_WORK INSTRUCTION_
Copy the data below word for word, from the line holding "What is the" through the line holding "Reading left to", both lines included. Leave out any pictures.

_RAW DATA_
•••••

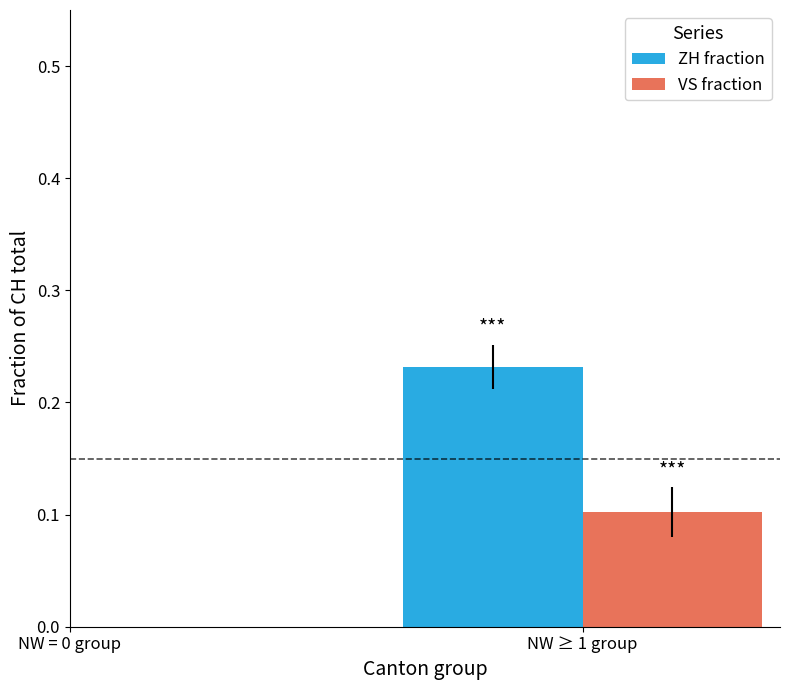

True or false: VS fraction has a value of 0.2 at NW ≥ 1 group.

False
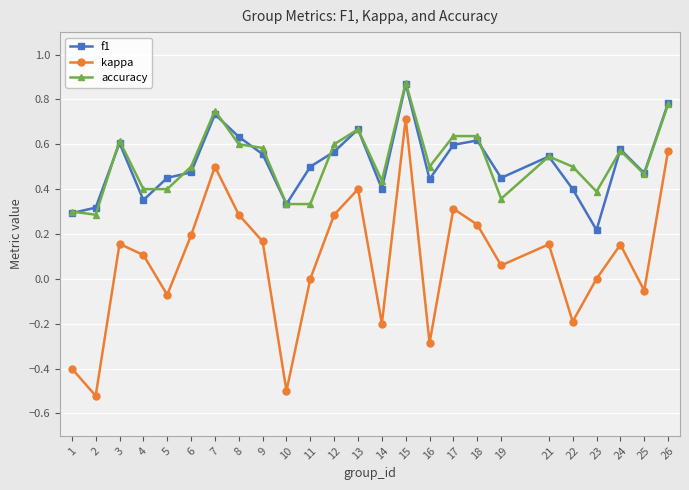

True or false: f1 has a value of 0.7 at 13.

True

•••••

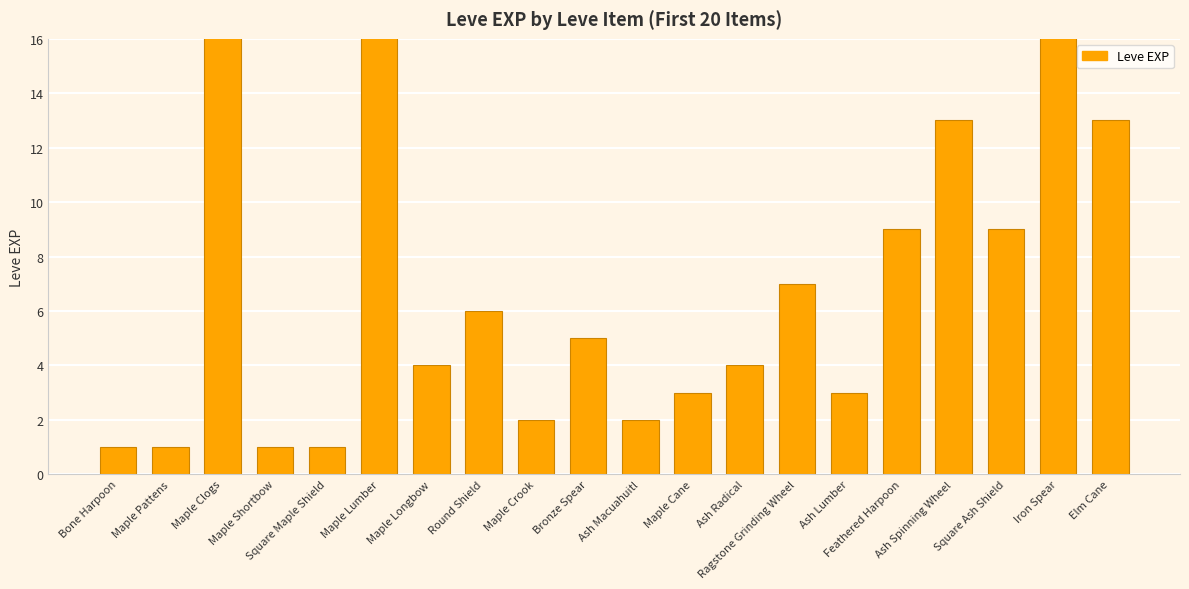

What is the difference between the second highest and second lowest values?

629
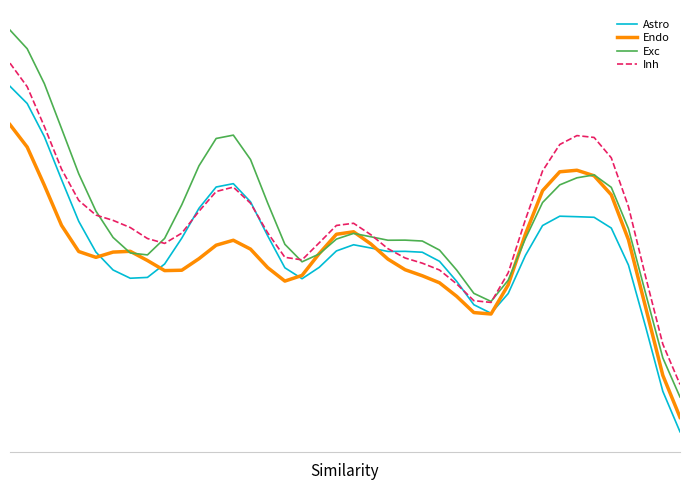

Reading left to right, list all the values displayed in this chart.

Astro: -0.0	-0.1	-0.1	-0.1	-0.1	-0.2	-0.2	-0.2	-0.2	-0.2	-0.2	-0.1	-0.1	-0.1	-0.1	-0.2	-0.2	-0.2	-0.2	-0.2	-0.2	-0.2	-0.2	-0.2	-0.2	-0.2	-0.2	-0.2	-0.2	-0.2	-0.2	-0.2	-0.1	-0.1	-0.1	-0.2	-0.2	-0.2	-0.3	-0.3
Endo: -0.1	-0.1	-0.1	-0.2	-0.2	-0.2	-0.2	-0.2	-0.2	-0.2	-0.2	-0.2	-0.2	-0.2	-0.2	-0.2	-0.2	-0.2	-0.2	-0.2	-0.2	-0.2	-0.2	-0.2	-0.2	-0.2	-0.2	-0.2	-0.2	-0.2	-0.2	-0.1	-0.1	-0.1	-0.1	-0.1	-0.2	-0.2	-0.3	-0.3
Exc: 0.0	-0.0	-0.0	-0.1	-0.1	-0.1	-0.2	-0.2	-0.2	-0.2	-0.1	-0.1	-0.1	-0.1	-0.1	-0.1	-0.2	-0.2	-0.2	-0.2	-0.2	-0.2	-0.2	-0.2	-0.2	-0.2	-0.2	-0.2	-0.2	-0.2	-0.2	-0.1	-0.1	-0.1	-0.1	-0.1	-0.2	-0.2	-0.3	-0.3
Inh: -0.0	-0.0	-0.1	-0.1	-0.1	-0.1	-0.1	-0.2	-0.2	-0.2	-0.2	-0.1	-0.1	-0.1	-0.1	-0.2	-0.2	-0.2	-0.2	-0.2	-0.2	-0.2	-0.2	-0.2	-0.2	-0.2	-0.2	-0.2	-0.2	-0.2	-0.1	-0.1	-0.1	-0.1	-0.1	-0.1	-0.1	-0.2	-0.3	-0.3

•••••

_RESULT OF THE EXERCISE_
What is the difference between the second highest and second lowest values?

629

Reading left to right, list all the values displayed in this chart.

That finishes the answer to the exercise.